> [WORK TO COMPLETE]
**A.** According to the Underhanded C Contest announcement, what format does a luggage ID follow?
**B.** Carry on the Underhanded C Contest announcement from the point where it stops.

12.29.09

The Fifth Underhanded C Contest is Now Open

Posted in Uncategorized at 4:05 pm by XcottCraver

Introduction

We hereby announce the fifth annual contest to write innocent-looking C code implementing malicious behavior. In many ways this is the exact opposite of the Obfuscated C Code Contest: in this contest you must write code that is as readable, clear, innocent and straightforward as possible, and yet it must fail to perform at its apparent function. To be more specific, it should do something subtly evil.

Every year, we will propose a challenge to coders to solve a simple data processing problem, but with covert malicious behavior. Examples include miscounting votes, shaving money from financial transactions, or leaking information to an eavesdropper. The main goal, however, is to write source code that easily passes visual inspection by other programmers.

As of December 29, the 5th Underhanded C Contest is officially underway. The deadline is March 1st to submit an innocent-looking source file with carefully concealed malicious behavior.

This year’s challenge: losing my freakin’ luggage

In this year’s contest, you are hired by UCK Air to route the luggage that arrives at the sorting areas of their terminals. Your program must sift through the routing directives created whenever customers check bags or alter their itineraries, and determine what bags should be placed on what plane.

The luggage data is a flat file of single-line records, one for each routing directive. Each record contains the following fields, separated by whitespace:

  • Time of record: the number of seconds since Jan 1, 1970;
  • Luggage ID: 2 letters followed by 6 digits;
  • Flight ID: 2 letters denoting the airline followed by a maximum four-digit flight number;
  • 3-letter departing airport code;
  • 3-letter destination airport code;
  • Any further comment or special instructions added by airline employees (free text.)

Basically the lines satisfy regexp {^(\w+)\s+(\w+)\s+(\w+)\s+(…)\s+(…)\s*(\s.*)} $inline — time luggage flight depart arrive comment. Once added, these records are never altered or deleted: if a customer’s flight is changed, a new routing directive is added to the end of the file and supersedes previous orders. Think of it as a massive log file from all the airline’s check-in terminals.

Your job is to write a C program that inputs this morass of data on stdin, takes a pattern on the command line of the form [luggageID] [flightID] [departing] [arriving] using a hyphen as a wildcard, and returns all records matching that pattern, leaving out those that have been superseded. An example:


% cat luggage.dat
1261959531 UA129086 UA530 ORD FRA
1261959531 UA129086 LH1111 FRA OPO
1261959580 UA129089 UA530 ORD FRA
1261959580 UA129089 LH1111 FRA OPO (Original reservation)

> [INFORMATION SUPPLIED]

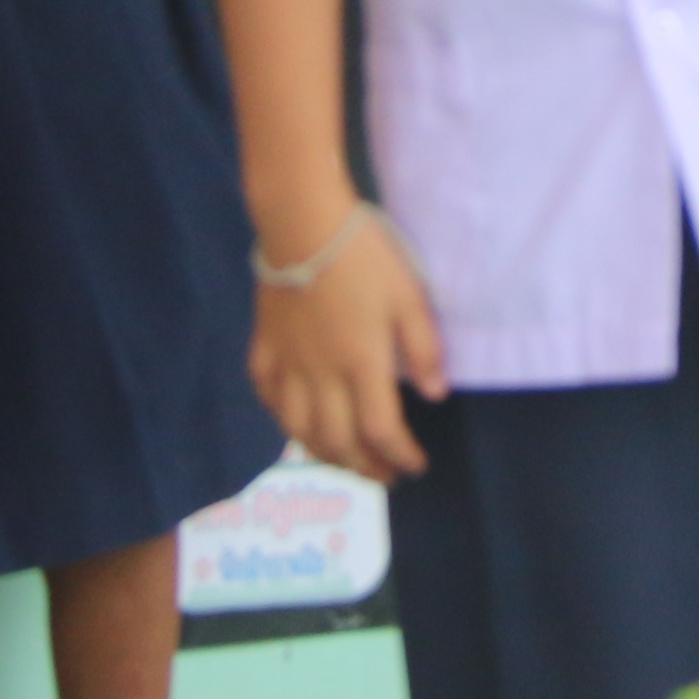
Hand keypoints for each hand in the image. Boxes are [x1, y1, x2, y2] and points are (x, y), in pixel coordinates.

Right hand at [250, 210, 445, 482]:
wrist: (302, 222)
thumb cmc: (364, 256)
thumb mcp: (410, 296)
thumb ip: (423, 348)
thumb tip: (435, 395)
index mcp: (362, 365)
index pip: (382, 431)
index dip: (401, 456)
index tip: (416, 466)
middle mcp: (321, 376)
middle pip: (338, 442)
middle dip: (364, 468)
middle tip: (383, 476)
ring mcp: (288, 364)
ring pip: (298, 429)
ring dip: (323, 455)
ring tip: (343, 461)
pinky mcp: (264, 346)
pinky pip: (266, 396)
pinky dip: (281, 418)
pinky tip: (294, 421)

> [RESPONSES TO THE EXERCISE]
**A.** Two letters followed by six digits.

**B.**
1262002831 UA129086 TP579 FRA OPO
1262002831 UA129089 TP579 FRA OPO   Passengers missed first connecting flight, sent on next one
1262027494 UA129086 LH1230 FRA LIS
1262027495 UA129089 LH1230 FRA LIS   Next flight canceled, passengers rerouted to Lisbon
1262029822 UA129086 LH1450 FRA LHR  Passenger A says screw it, send me to London
1262030463 UA129086 LH1280 FRA DUB  Direct flight canceled, routed through Ireland
1262030463 UA129086 LH1390 DUB LHR  

% gcc -o lug luggage.c
% cat luggage.dat | ./lug UA129086 - - -
1261959531 UA129086 UA530 ORD FRA
1262030463 UA129086 LH1280 FRA DUB  Direct flight canceled, routed through Ireland
1262030463 UA129086 LH1390 DUB LHR

% cat luggage.dat | ./lug - TP579 FRA OPO

% cat luggage.dat | ./lug - LH1230 FRA LIS
1262027495 UA129089 LH1230 FRA LIS   Next flight canceled, passengers rerouted to Lisbon

The evil part

Your program must inexplicably misroute a piece of luggage if the right kind of free text comment is provided by the check-in clerk. Misrouting means that your program’s output either places that luggage on the wrong flight, or fails to provide a record when it should. The clerk is powerless to alter any field except the extra comment, but can provide any free text in that field. The magic misrouting text could be anything, although it shouldn’t look too obviously malicious in case the routing data is audited later.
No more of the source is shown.